**Instructions to follow**
Would you write out the entries below, every one of them, exactly?

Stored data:

- - - - - - -

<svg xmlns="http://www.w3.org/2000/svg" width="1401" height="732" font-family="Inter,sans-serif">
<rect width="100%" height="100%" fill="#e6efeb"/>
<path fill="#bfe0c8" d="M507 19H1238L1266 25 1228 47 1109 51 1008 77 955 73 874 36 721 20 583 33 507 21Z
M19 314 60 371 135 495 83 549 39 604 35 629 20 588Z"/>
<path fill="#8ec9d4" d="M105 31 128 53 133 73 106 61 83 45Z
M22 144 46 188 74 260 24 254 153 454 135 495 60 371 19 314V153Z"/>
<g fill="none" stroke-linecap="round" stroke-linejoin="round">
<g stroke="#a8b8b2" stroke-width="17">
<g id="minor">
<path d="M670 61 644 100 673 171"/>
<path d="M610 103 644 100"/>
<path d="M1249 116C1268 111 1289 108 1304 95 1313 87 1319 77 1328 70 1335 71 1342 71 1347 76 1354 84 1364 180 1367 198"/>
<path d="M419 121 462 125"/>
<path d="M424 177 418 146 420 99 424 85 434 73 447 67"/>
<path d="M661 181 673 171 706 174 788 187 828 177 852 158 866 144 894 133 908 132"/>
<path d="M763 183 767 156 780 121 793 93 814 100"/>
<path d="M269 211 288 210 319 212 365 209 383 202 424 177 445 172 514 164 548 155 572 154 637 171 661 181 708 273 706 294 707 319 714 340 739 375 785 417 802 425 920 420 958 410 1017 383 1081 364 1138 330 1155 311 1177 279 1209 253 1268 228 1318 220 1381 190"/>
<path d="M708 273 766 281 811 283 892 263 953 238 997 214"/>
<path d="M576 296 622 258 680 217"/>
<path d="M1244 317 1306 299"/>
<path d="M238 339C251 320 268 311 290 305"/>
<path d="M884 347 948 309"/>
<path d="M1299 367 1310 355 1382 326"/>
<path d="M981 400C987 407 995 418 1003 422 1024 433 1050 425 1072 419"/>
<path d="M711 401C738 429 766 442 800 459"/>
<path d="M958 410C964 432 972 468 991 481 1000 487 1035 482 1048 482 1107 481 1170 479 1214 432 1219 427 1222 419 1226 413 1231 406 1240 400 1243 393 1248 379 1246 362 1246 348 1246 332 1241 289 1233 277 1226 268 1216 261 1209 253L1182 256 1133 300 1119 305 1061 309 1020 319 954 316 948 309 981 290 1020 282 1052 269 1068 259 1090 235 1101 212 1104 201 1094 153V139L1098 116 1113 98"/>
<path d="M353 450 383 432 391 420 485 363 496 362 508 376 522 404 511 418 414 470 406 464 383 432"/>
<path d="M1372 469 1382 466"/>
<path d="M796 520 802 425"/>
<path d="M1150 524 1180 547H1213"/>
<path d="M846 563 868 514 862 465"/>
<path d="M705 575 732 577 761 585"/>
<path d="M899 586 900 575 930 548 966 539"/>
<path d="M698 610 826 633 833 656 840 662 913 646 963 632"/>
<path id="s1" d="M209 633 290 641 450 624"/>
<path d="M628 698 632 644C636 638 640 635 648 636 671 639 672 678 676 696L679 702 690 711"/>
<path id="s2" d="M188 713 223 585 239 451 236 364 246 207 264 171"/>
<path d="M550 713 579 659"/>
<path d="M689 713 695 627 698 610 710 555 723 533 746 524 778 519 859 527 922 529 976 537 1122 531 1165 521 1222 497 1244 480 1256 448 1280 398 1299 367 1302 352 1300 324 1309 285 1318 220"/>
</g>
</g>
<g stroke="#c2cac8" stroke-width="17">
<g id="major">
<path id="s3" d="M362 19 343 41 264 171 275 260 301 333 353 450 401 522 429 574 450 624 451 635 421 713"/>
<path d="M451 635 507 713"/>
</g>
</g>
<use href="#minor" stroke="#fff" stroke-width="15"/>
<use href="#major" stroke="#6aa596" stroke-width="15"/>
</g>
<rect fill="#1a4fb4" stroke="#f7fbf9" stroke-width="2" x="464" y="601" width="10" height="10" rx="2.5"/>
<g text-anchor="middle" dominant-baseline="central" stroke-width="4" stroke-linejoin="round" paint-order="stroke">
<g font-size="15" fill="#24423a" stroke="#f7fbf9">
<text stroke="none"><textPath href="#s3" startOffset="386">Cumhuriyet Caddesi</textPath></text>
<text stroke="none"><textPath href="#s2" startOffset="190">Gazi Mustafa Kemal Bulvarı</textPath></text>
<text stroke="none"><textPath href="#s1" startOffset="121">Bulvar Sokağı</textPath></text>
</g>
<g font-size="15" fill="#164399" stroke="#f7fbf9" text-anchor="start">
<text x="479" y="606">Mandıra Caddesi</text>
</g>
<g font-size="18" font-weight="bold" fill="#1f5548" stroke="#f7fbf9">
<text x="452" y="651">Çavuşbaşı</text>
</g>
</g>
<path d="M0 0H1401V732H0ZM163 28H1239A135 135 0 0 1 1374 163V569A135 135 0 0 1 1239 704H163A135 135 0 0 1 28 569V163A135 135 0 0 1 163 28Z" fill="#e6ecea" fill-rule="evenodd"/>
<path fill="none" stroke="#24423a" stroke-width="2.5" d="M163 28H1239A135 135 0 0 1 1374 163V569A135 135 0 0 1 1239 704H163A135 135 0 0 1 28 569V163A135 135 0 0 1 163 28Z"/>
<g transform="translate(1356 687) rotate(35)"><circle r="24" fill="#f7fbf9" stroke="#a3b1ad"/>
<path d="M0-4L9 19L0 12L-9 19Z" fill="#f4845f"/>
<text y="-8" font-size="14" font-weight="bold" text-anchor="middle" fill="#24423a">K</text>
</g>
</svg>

- - - - - - -

**Task result**
<svg xmlns="http://www.w3.org/2000/svg" width="1401" height="732" font-family="Inter,sans-serif">
<rect width="100%" height="100%" fill="#e6efeb"/>
<path fill="#bfe0c8" d="M507 19H1238L1266 25 1228 47 1109 51 1008 77 955 73 874 36 721 20 583 33 507 21Z
M19 314 60 371 135 495 83 549 39 604 35 629 20 588Z"/>
<path fill="#8ec9d4" d="M105 31 128 53 133 73 106 61 83 45Z
M22 144 46 188 74 260 24 254 153 454 135 495 60 371 19 314V153Z"/>
<g fill="none" stroke-linecap="round" stroke-linejoin="round">
<g stroke="#a8b8b2" stroke-width="17">
<g id="minor">
<path d="M670 61 644 100 673 171"/>
<path d="M610 103 644 100"/>
<path d="M1249 116C1268 111 1289 108 1304 95 1313 87 1319 77 1328 70 1335 71 1342 71 1347 76 1354 84 1364 180 1367 198"/>
<path d="M419 121 462 125"/>
<path d="M424 177 418 146 420 99 424 85 434 73 447 67"/>
<path d="M661 181 673 171 706 174 788 187 828 177 852 158 866 144 894 133 908 132"/>
<path d="M763 183 767 156 780 121 793 93 814 100"/>
<path d="M269 211 288 210 319 212 365 209 383 202 424 177 445 172 514 164 548 155 572 154 637 171 661 181 708 273 706 294 707 319 714 340 739 375 785 417 802 425 920 420 958 410 1017 383 1081 364 1138 330 1155 311 1177 279 1209 253 1268 228 1318 220 1381 190"/>
<path d="M708 273 766 281 811 283 892 263 953 238 997 214"/>
<path d="M576 296 622 258 680 217"/>
<path d="M1244 317 1306 299"/>
<path d="M238 339C251 320 268 311 290 305"/>
<path d="M884 347 948 309"/>
<path d="M1299 367 1310 355 1382 326"/>
<path d="M981 400C987 407 995 418 1003 422 1024 433 1050 425 1072 419"/>
<path d="M711 401C738 429 766 442 800 459"/>
<path d="M958 410C964 432 972 468 991 481 1000 487 1035 482 1048 482 1107 481 1170 479 1214 432 1219 427 1222 419 1226 413 1231 406 1240 400 1243 393 1248 379 1246 362 1246 348 1246 332 1241 289 1233 277 1226 268 1216 261 1209 253L1182 256 1133 300 1119 305 1061 309 1020 319 954 316 948 309 981 290 1020 282 1052 269 1068 259 1090 235 1101 212 1104 201 1094 153V139L1098 116 1113 98"/>
<path d="M353 450 383 432 391 420 485 363 496 362 508 376 522 404 511 418 414 470 406 464 383 432"/>
<path d="M1372 469 1382 466"/>
<path d="M796 520 802 425"/>
<path d="M1150 524 1180 547H1213"/>
<path d="M846 563 868 514 862 465"/>
<path d="M705 575 732 577 761 585"/>
<path d="M899 586 900 575 930 548 966 539"/>
<path d="M698 610 826 633 833 656 840 662 913 646 963 632"/>
<path id="s1" d="M209 633 290 641 450 624"/>
<path d="M628 698 632 644C636 638 640 635 648 636 671 639 672 678 676 696L679 702 690 711"/>
<path id="s2" d="M188 713 223 585 239 451 236 364 246 207 264 171"/>
<path d="M550 713 579 659"/>
<path d="M689 713 695 627 698 610 710 555 723 533 746 524 778 519 859 527 922 529 976 537 1122 531 1165 521 1222 497 1244 480 1256 448 1280 398 1299 367 1302 352 1300 324 1309 285 1318 220"/>
</g>
</g>
<g stroke="#c2cac8" stroke-width="17">
<g id="major">
<path id="s3" d="M362 19 343 41 264 171 275 260 301 333 353 450 401 522 429 574 450 624 451 635 421 713"/>
<path d="M451 635 507 713"/>
</g>
</g>
<use href="#minor" stroke="#fff" stroke-width="15"/>
<use href="#major" stroke="#6aa596" stroke-width="15"/>
</g>
<rect fill="#1a4fb4" stroke="#f7fbf9" stroke-width="2" x="464" y="601" width="10" height="10" rx="2.5"/>
<g text-anchor="middle" dominant-baseline="central" stroke-width="4" stroke-linejoin="round" paint-order="stroke">
<g font-size="15" fill="#24423a" stroke="#f7fbf9">
<text stroke="none"><textPath href="#s3" startOffset="386">Cumhuriyet Caddesi</textPath></text>
<text stroke="none"><textPath href="#s2" startOffset="190">Gazi Mustafa Kemal Bulvarı</textPath></text>
<text stroke="none"><textPath href="#s1" startOffset="121">Bulvar Sokağı</textPath></text>
</g>
<g font-size="15" fill="#164399" stroke="#f7fbf9" text-anchor="start">
<text x="479" y="606">Mandıra Caddesi</text>
</g>
<g font-size="18" font-weight="bold" fill="#1f5548" stroke="#f7fbf9">
<text x="452" y="651">Çavuşbaşı</text>
</g>
</g>
<path d="M0 0H1401V732H0ZM163 28H1239A135 135 0 0 1 1374 163V569A135 135 0 0 1 1239 704H163A135 135 0 0 1 28 569V163A135 135 0 0 1 163 28Z" fill="#e6ecea" fill-rule="evenodd"/>
<path fill="none" stroke="#24423a" stroke-width="2.5" d="M163 28H1239A135 135 0 0 1 1374 163V569A135 135 0 0 1 1239 704H163A135 135 0 0 1 28 569V163A135 135 0 0 1 163 28Z"/>
<g transform="translate(1356 687) rotate(35)"><circle r="24" fill="#f7fbf9" stroke="#a3b1ad"/>
<path d="M0-4L9 19L0 12L-9 19Z" fill="#f4845f"/>
<text y="-8" font-size="14" font-weight="bold" text-anchor="middle" fill="#24423a">K</text>
</g>
</svg>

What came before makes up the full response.